Task description:
Copy each line below exactly and leave the pictures out.

(Stored data entries)
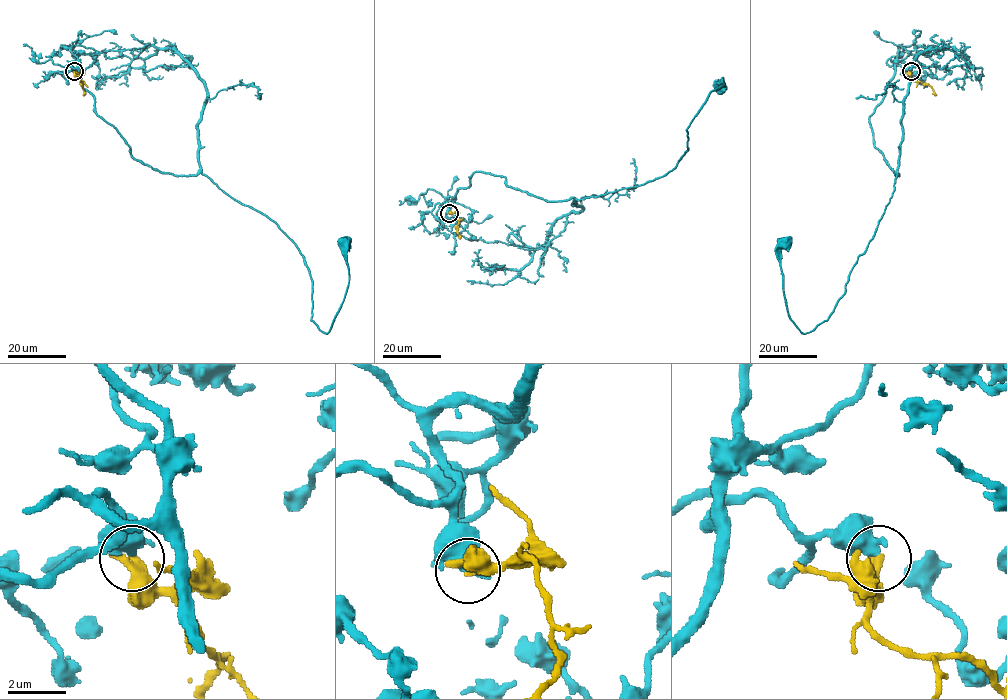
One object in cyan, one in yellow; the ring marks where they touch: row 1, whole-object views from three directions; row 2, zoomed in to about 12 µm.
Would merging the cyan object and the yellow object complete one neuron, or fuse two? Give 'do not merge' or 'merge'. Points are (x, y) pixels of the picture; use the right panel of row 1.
do not merge

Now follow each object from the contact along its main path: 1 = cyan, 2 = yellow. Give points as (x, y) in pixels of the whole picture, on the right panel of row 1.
1: (911, 71), (894, 66), (869, 116), (899, 175), (893, 194), (845, 293), (809, 332), (787, 309), (781, 242)
2: (911, 71), (912, 80), (929, 85), (936, 95)

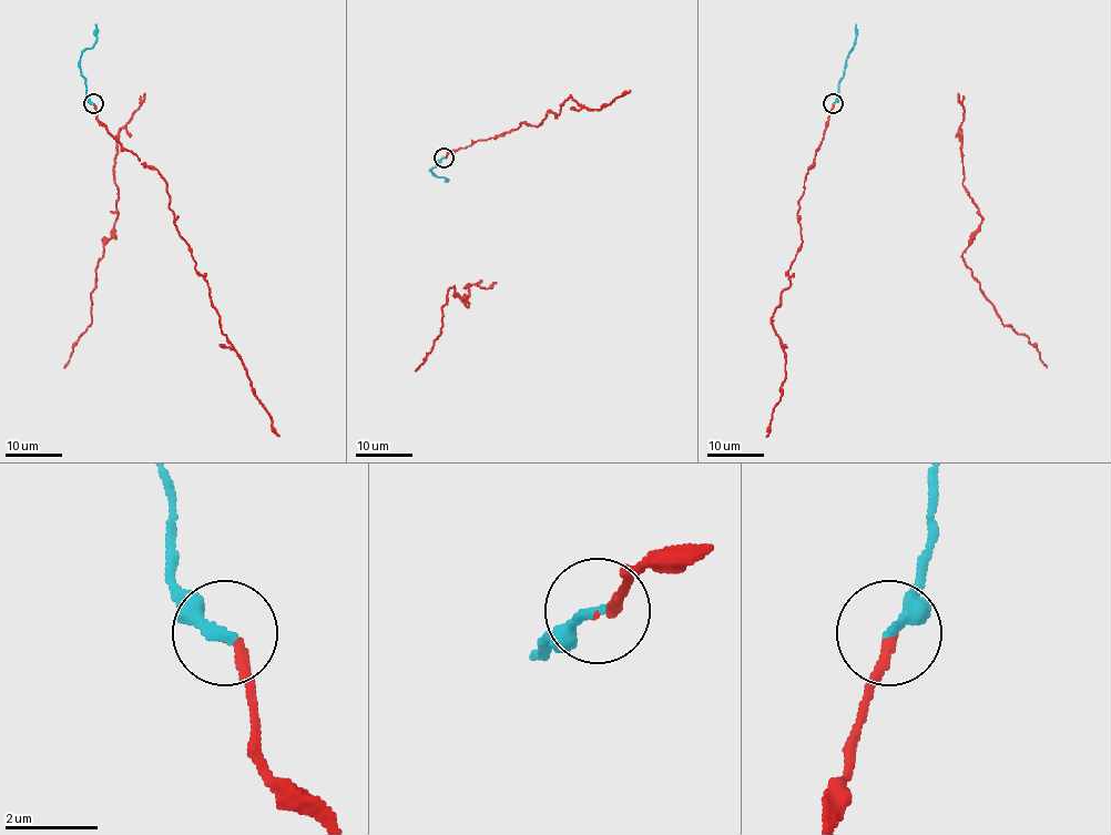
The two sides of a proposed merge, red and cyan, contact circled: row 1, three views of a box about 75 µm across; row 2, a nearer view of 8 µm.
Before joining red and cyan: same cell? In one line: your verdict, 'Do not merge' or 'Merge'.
Merge

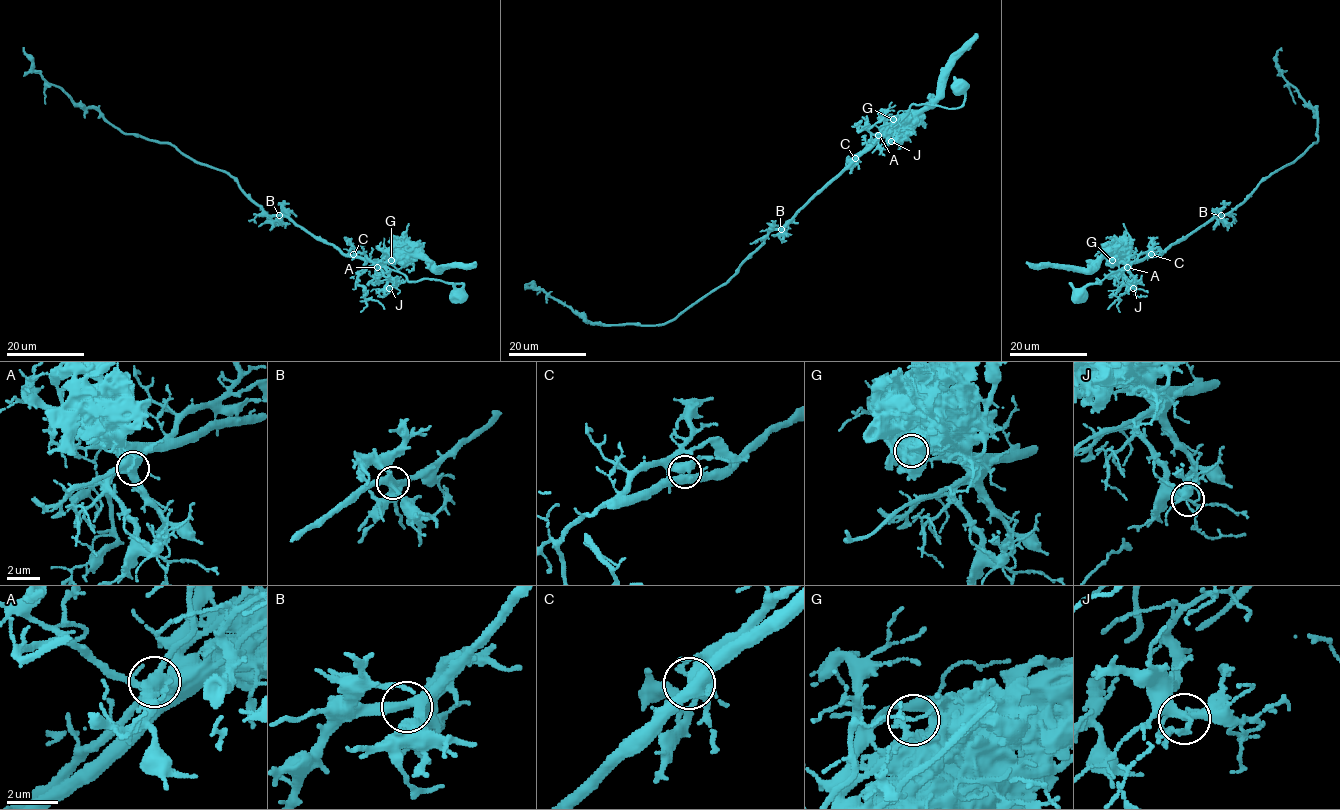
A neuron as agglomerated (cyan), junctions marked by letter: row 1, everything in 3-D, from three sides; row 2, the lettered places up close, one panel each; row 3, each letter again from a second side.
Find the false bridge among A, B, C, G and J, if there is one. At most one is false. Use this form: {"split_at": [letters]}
{"split_at": ["G"]}

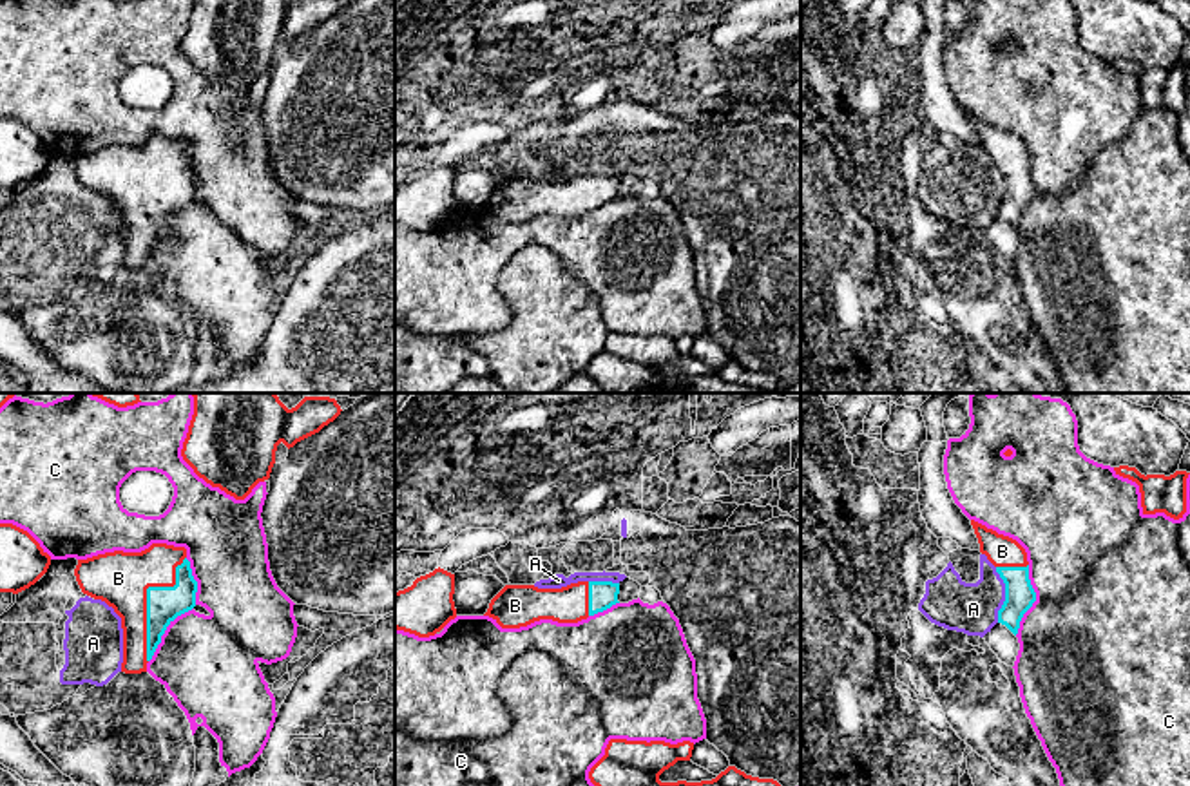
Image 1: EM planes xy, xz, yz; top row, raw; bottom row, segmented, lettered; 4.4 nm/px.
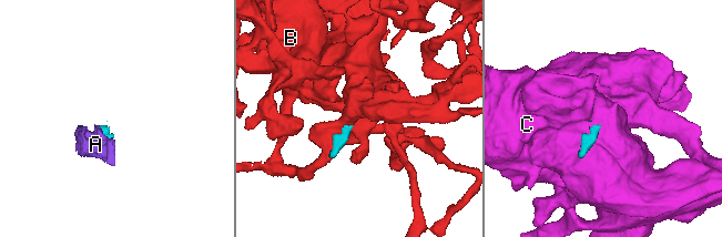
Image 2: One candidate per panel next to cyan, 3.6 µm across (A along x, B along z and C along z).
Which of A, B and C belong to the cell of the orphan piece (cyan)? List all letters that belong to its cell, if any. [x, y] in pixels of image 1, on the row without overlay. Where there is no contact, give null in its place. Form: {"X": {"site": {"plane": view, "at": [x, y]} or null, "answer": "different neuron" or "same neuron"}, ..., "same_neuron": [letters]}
{"A": {"site": {"plane": "yz", "at": [1006, 189]}, "answer": "different neuron"}, "B": {"site": {"plane": "xy", "at": [147, 192]}, "answer": "same neuron"}, "C": {"site": {"plane": "yz", "at": [1035, 194]}, "answer": "different neuron"}, "same_neuron": ["B"]}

Solution for this exercise:
One object in cyan, one in yellow; the ring marks where they touch: row 1, whole-object views from three directions; row 2, zoomed in to about 12 µm.
Would merging the cyan object and the yellow object complete one neuron, or fuse two? Give 'do not merge' or 'merge'. Points are (x, y) pixels of the picture; use the right panel of row 1.
do not merge

Now follow each object from the contact along its main path: 1 = cyan, 2 = yellow. Give points as (x, y) in pixels of the whole picture, on the right panel of row 1.
1: (911, 71), (894, 66), (869, 116), (899, 175), (893, 194), (845, 293), (809, 332), (787, 309), (781, 242)
2: (911, 71), (912, 80), (929, 85), (936, 95)

The two sides of a proposed merge, red and cyan, contact circled: row 1, three views of a box about 75 µm across; row 2, a nearer view of 8 µm.
Before joining red and cyan: same cell? In one line: your verdict, 'Do not merge' or 'Merge'.
Merge

A neuron as agglomerated (cyan), junctions marked by letter: row 1, everything in 3-D, from three sides; row 2, the lettered places up close, one panel each; row 3, each letter again from a second side.
Find the false bridge among A, B, C, G and J, if there is one. At most one is false. Use this form: {"split_at": [letters]}
{"split_at": ["G"]}

Image 1: EM planes xy, xz, yz; top row, raw; bottom row, segmented, lettered; 4.4 nm/px.
Image 2: One candidate per panel next to cyan, 3.6 µm across (A along x, B along z and C along z).
Which of A, B and C belong to the cell of the orphan piece (cyan)? List all letters that belong to its cell, if any. [x, y] in pixels of image 1, on the row without overlay. Where there is no contact, give null in its place. Form: {"X": {"site": {"plane": view, "at": [x, y]} or null, "answer": "different neuron" or "same neuron"}, ..., "same_neuron": [letters]}
{"A": {"site": {"plane": "yz", "at": [1006, 189]}, "answer": "different neuron"}, "B": {"site": {"plane": "xy", "at": [147, 192]}, "answer": "same neuron"}, "C": {"site": {"plane": "yz", "at": [1035, 194]}, "answer": "different neuron"}, "same_neuron": ["B"]}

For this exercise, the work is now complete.